> What to work on
Below are records; the lines starting at the one with "Fig. 2 Example" and ending at the one with "Figure 1. Emergency" must be reproduced exactly, both included. Pictures must not appear.

> Records supplied

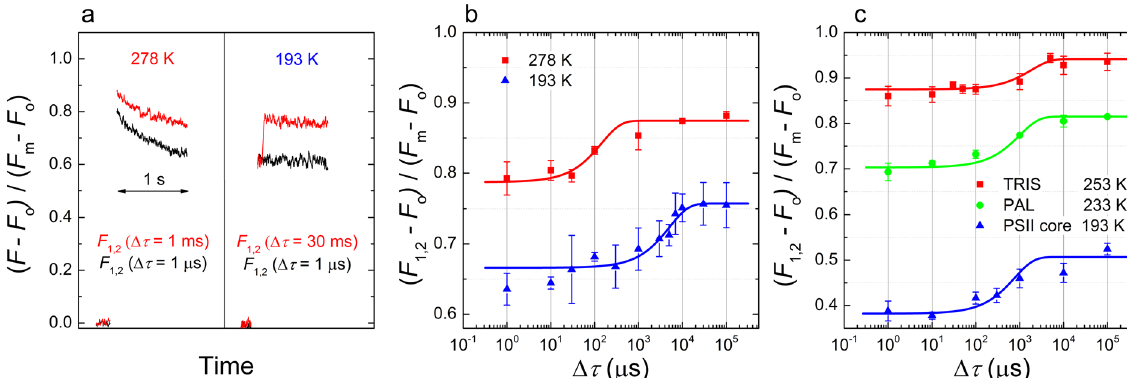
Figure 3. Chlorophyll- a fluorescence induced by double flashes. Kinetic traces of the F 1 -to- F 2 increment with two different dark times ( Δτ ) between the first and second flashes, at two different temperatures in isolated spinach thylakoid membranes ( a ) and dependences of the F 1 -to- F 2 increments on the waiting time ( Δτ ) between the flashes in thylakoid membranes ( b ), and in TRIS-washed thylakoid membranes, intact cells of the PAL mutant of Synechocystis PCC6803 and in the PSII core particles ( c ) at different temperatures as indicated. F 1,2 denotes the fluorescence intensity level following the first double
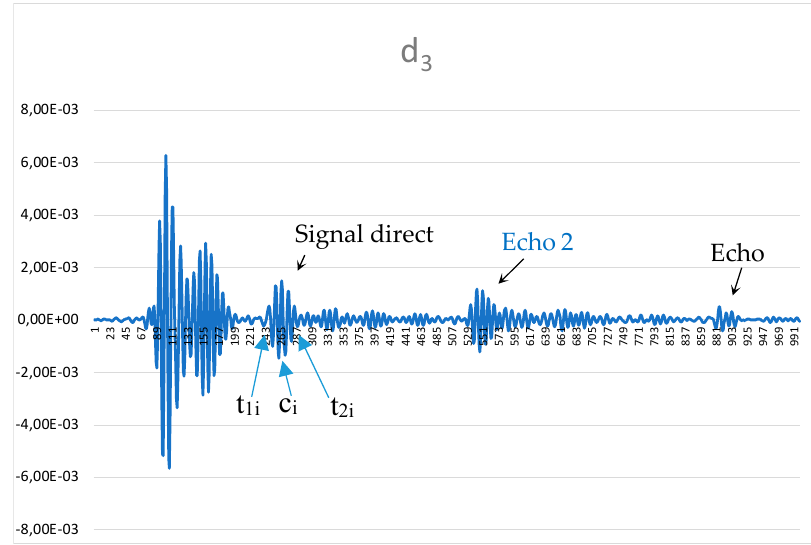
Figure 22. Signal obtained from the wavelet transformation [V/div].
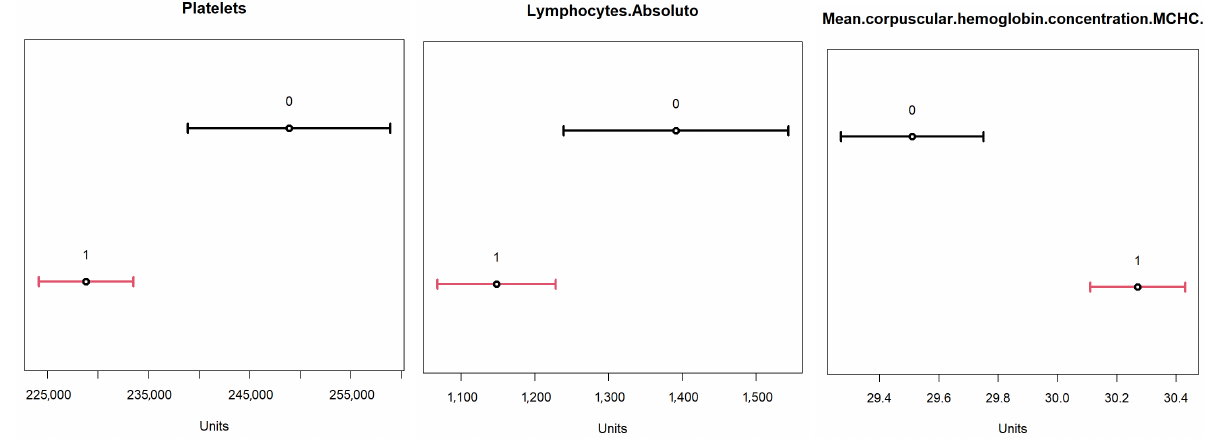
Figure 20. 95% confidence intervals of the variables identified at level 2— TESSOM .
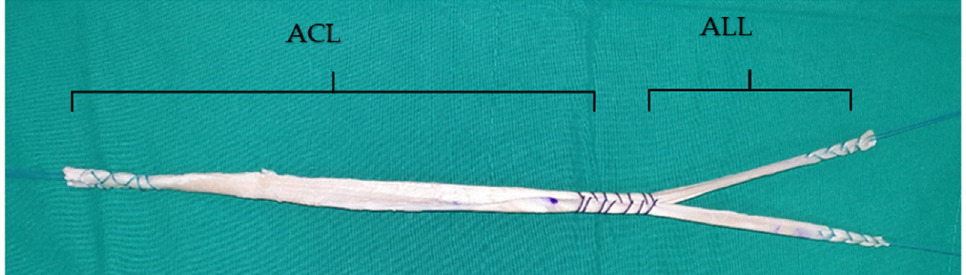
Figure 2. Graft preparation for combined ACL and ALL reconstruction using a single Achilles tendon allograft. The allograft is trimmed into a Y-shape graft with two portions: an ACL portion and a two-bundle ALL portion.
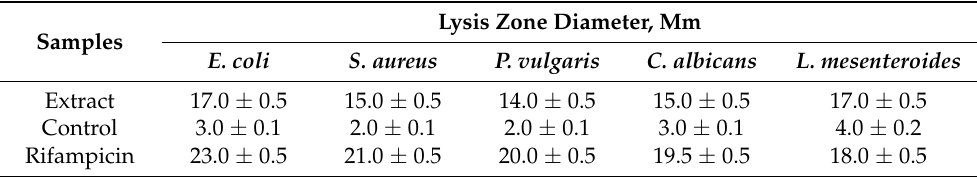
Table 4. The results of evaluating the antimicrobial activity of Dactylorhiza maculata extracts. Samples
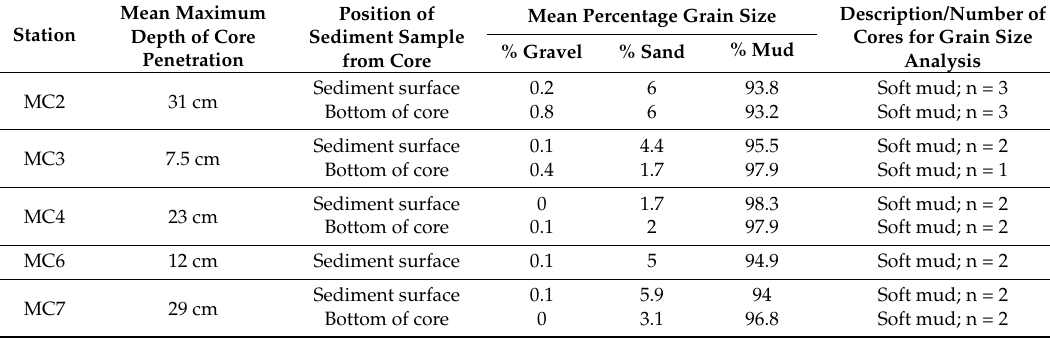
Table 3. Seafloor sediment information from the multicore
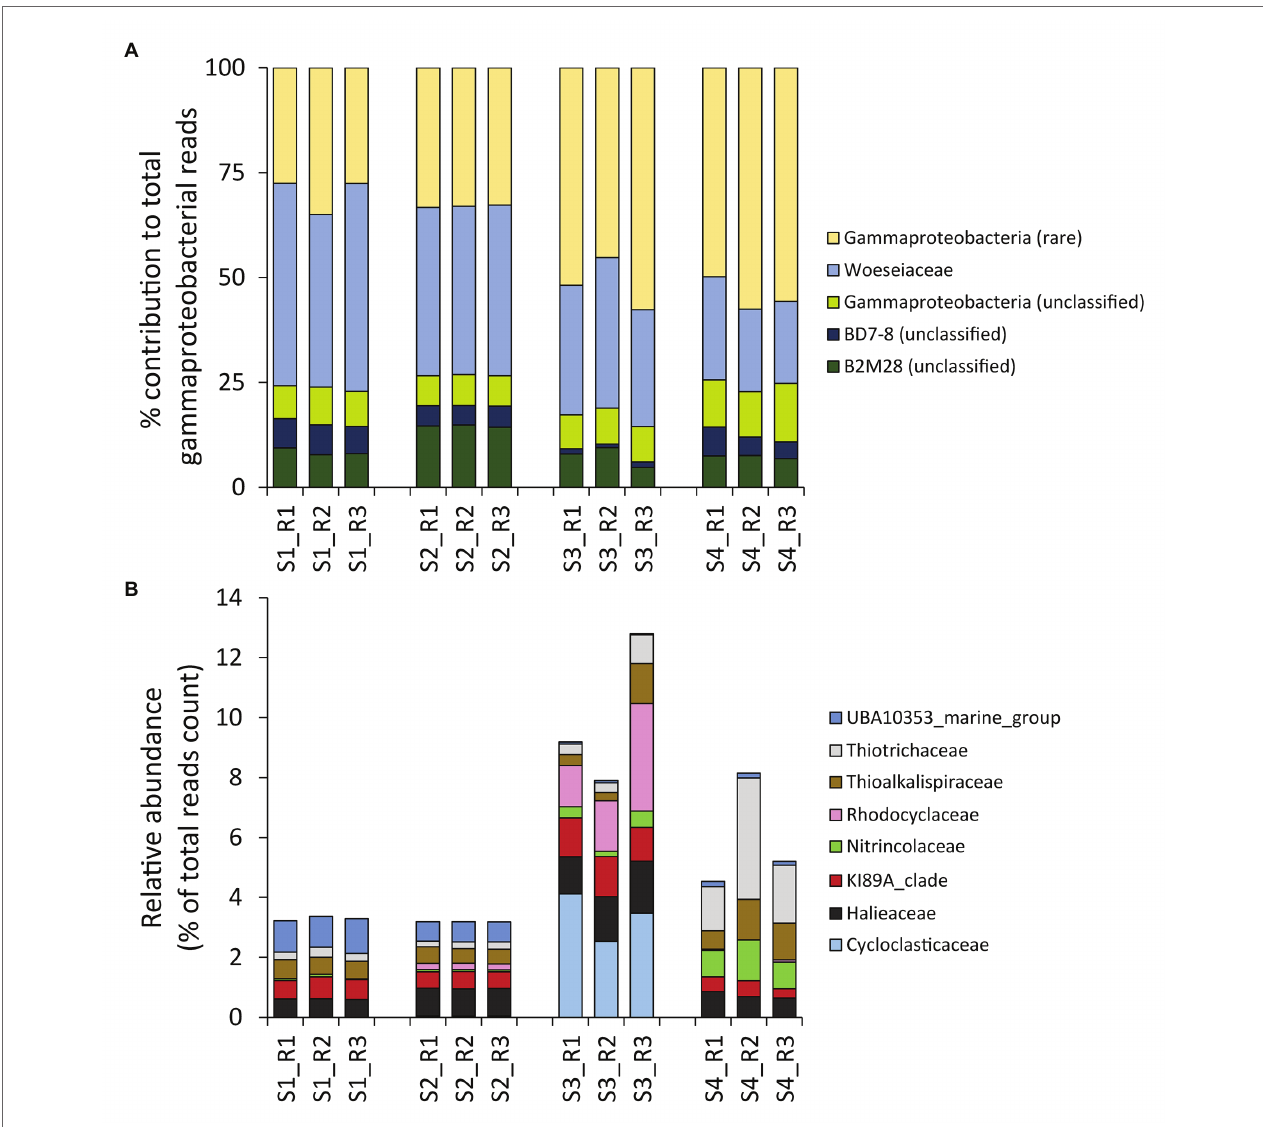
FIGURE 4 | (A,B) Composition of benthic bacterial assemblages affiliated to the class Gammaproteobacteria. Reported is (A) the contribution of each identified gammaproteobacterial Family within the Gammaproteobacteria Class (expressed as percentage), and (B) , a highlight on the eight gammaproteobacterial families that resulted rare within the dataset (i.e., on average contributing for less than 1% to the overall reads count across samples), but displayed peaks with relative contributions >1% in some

==

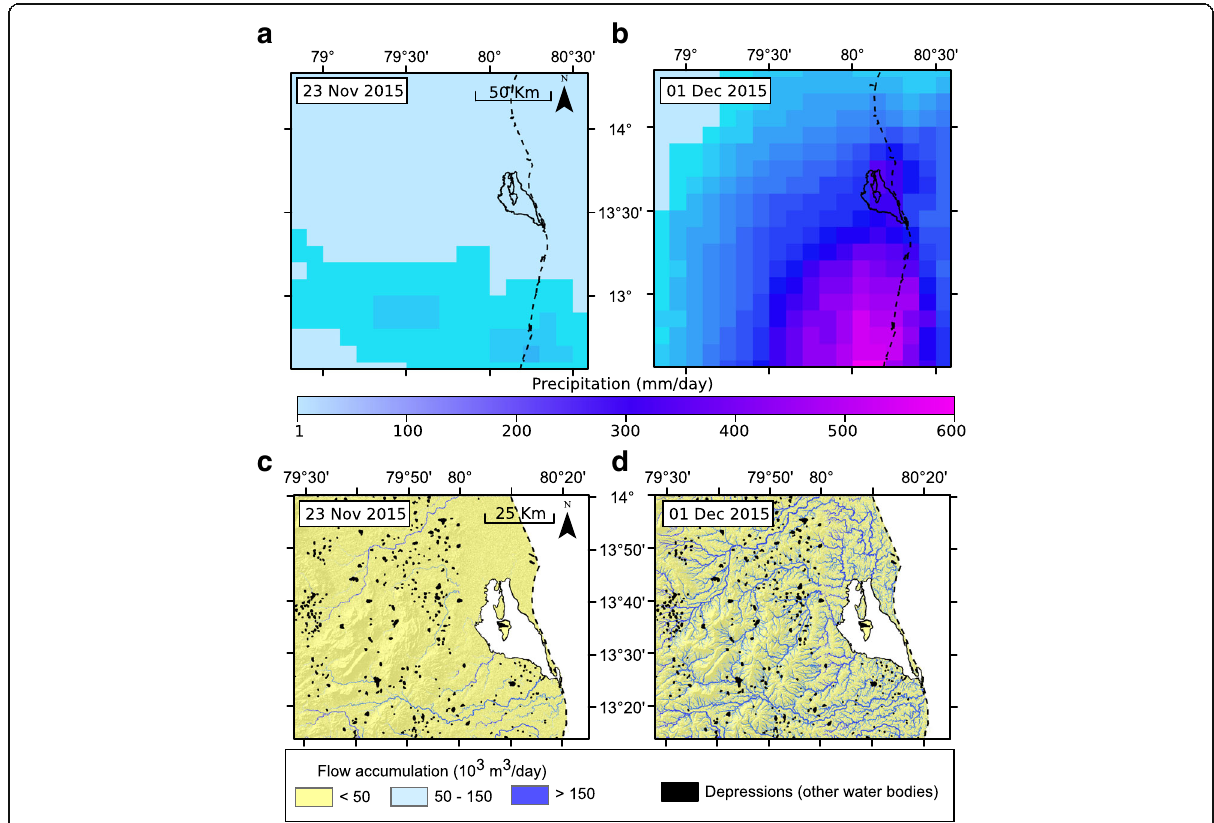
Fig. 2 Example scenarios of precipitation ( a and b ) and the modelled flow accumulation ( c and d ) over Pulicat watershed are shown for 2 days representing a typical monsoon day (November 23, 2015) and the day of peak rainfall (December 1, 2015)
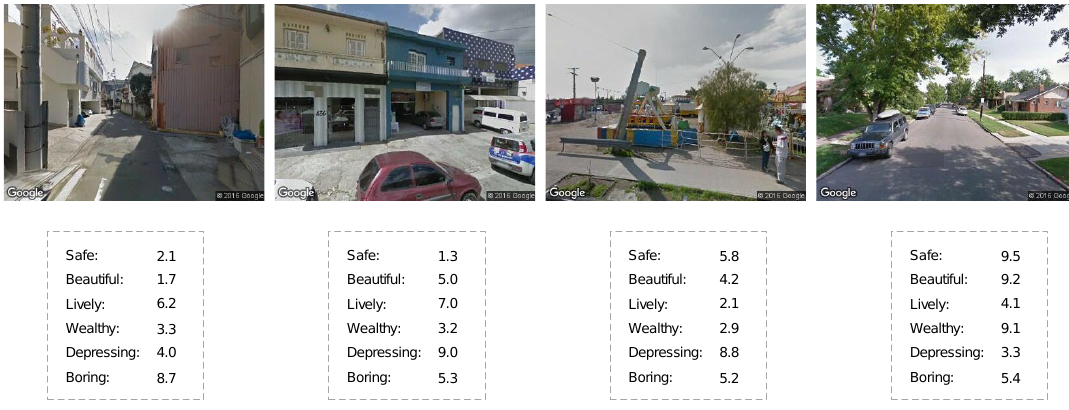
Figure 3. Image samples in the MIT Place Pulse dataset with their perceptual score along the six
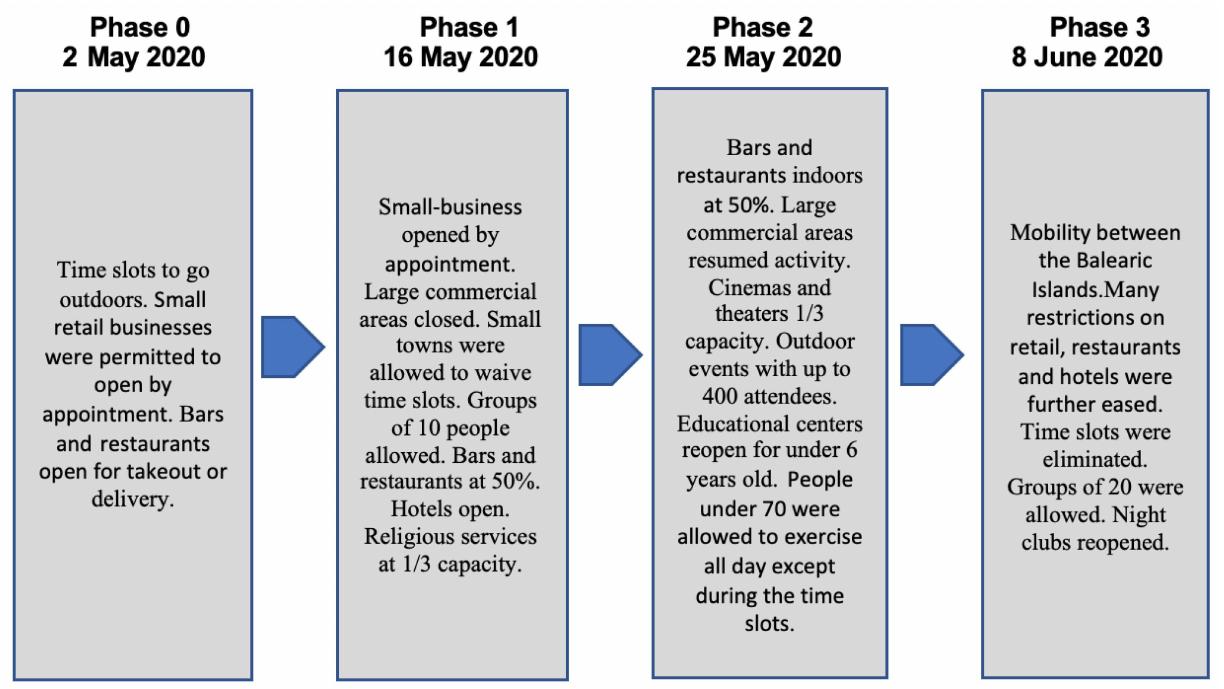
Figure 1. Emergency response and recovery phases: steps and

...

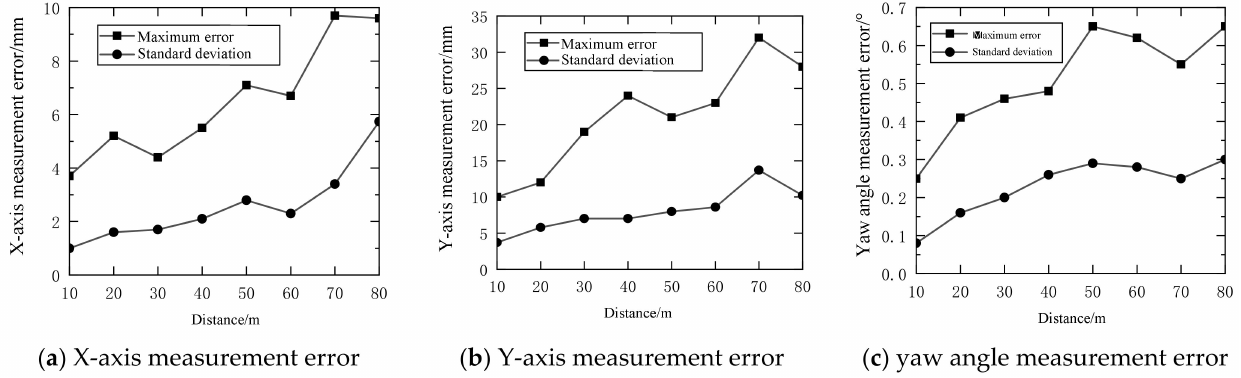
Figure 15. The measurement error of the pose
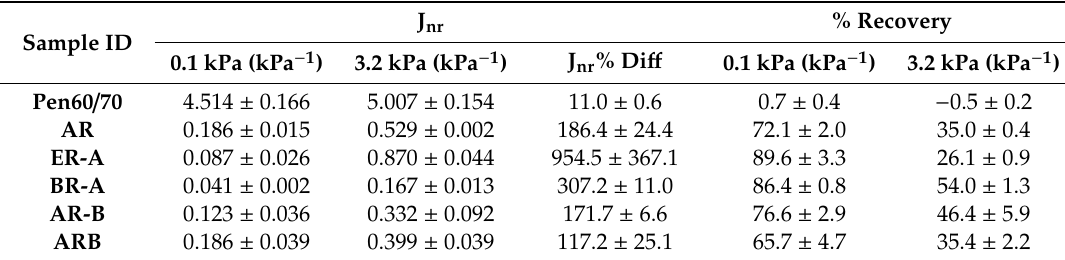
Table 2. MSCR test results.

> Reply to the exercise
Fig. 2 Example scenarios of precipitation ( a and b ) and the modelled flow accumulation ( c and d ) over Pulicat watershed are shown for 2 days representing a typical monsoon day (November 23, 2015) and the day of peak rainfall (December 1, 2015)
Figure 3. Image samples in the MIT Place Pulse dataset with their perceptual score along the six
Figure 1. Emergency response and recovery phases: steps and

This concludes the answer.